The complexity around the deduction of VAT on costs gravitates around situations in which holding companies (intend to) perform VATable economic activities besides their so called ‘non-economic activity’ of merely acquiring and holding shares in other companies. Such ‘mixed’ holding companies generally do qualify as VAT taxable persons, but the question remains to what extent they are allowed to deduct VAT on costs incurred. In the case at hand the Advocate General was of the opinion that VAT was not deductible on a portion of the costs, because these costs were ultimately made in relation to the VAT exempt issuance of a loan instead of for the initially intended VATable management services (which never happened).

We will have to await the ruling of the EU Court of Justice to see if the Advocate-General’s opinion about the limitation of VAT deduction will be followed, but it is safe to say that the outcome of this case will cause renewed scrutiny on the way holding companies deal with VAT recovery. Increased scrutiny by the tax authorities may in our opinion also be propelled by the prospect of a prolonged economic recession during which governments will be on the lookout for effective ways to balance their budgets.
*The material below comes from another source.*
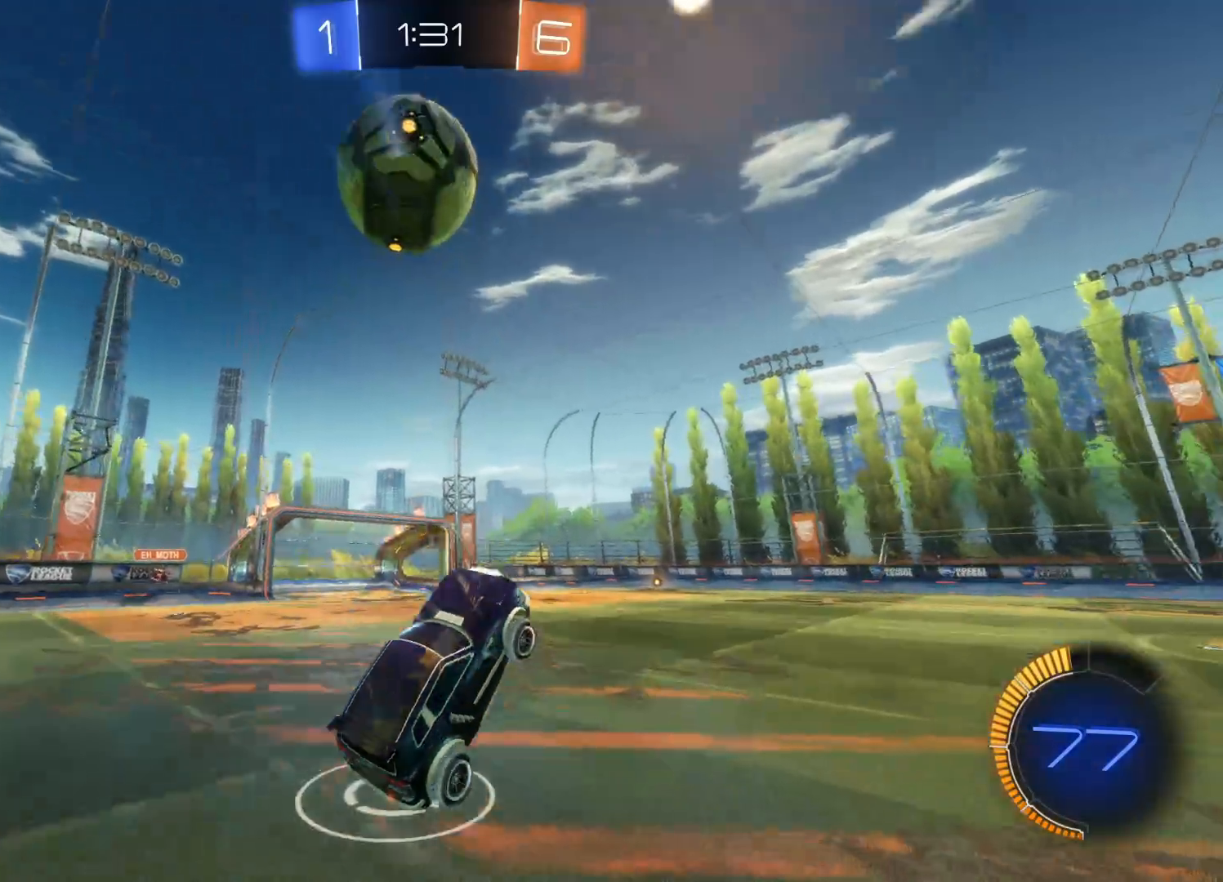
{"buttons": ["R2"], "left_stick": "right", "right_stick": "center", "events": [[33, "left_stick", "center"], [50, "TRIANGLE", "up"], [200, "left_stick", "right"], [283, "TRIANGLE", "down"], [450, "TRIANGLE", "up"]]}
It is not unfathomable that, in these times of Corona crisis and increased economic uncertainty, companies abort or adjust their original investment strategies and re-allocate funds to different ends. Such re-allocations may have an adverse VAT impact and, therefore, it is in our view wise to be mindful of this.

For any holding company (mixed or passive) we deem it crucial that its VAT recovery position is carefully looked at and, where possible, enhanced to minimize the risk of VAT deduction corrections. The deduction of VAT by holding companies is a contentious topic, but often there is scope for optimization of a holding company’s VAT recovery position.